PSEG has an option to increase its stake in Ocean Wind by an additional 25%. Izzo said the company is taking a cautious approach and would not seek to increase its stake beyond 50%. “The commercial risk is completely mitigated by the [power purchase agreement with New Jersey]. And the operational risk is mitigated by making sure you partner with a world-class partner. And we think we have that in Ørsted,” he said.
He was bullish on the company’s chances to build the onshore transmission needed to connect New Jersey’s OSW to PJM’s grid.
“There is likely to be a transmission solicitation that will be managed by PJM on behalf of New Jersey that we feel very confident that we could do something of that sort without necessarily needing partners, although we will be welcomed to partnerships in that regard too,” he said. (See NJ Asks PJM to Seek Bids for OSW Tx.)
Q4 Results
PSEG reported declining profit and revenue in its most recent quarter, blaming mild weather for depressing electricity demand.

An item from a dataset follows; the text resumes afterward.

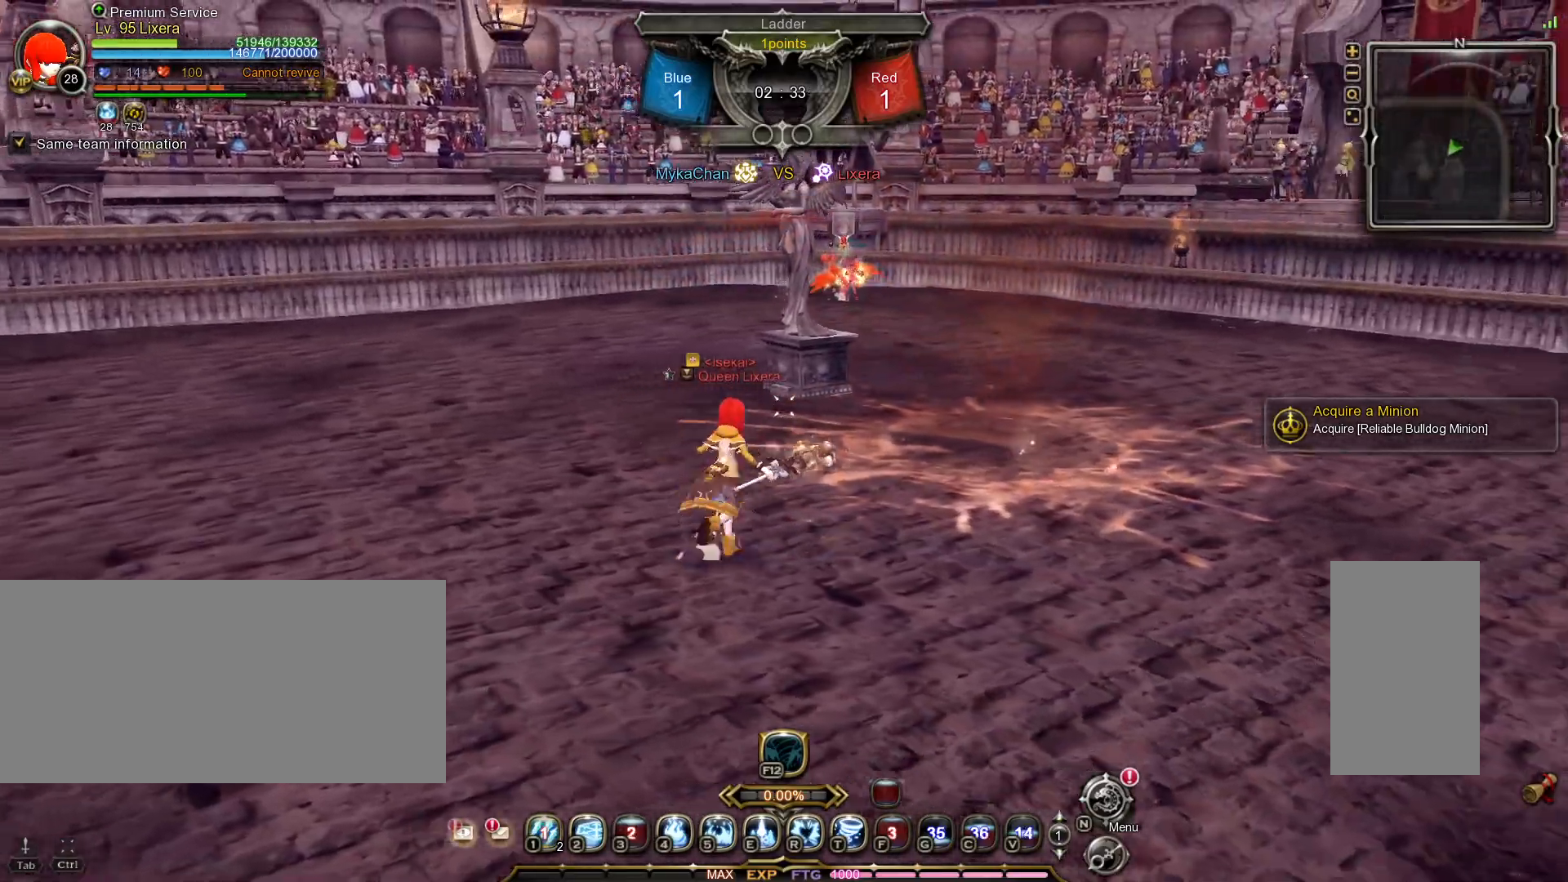
{"keys": ["d", "w"], "mouse": [], "events": [[433, "w", "down"]]}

Net income was $431 million ($0.85/share) in the fourth quarter of 2020, compared with $437 million ($0.86/share) a year earlier. Revenue fell to $2.4 billion, below the $2.73 billion predicted by analysts.
On an adjusted basis, profit was 65 cents/share, in line with Wall Street’s expectations. Most of the difference was attributed to a 31-cent/share gain from PSEG Power’s nuclear decommissioning trust fund.
Earnings call transcript courtesy of Seeking Alpha.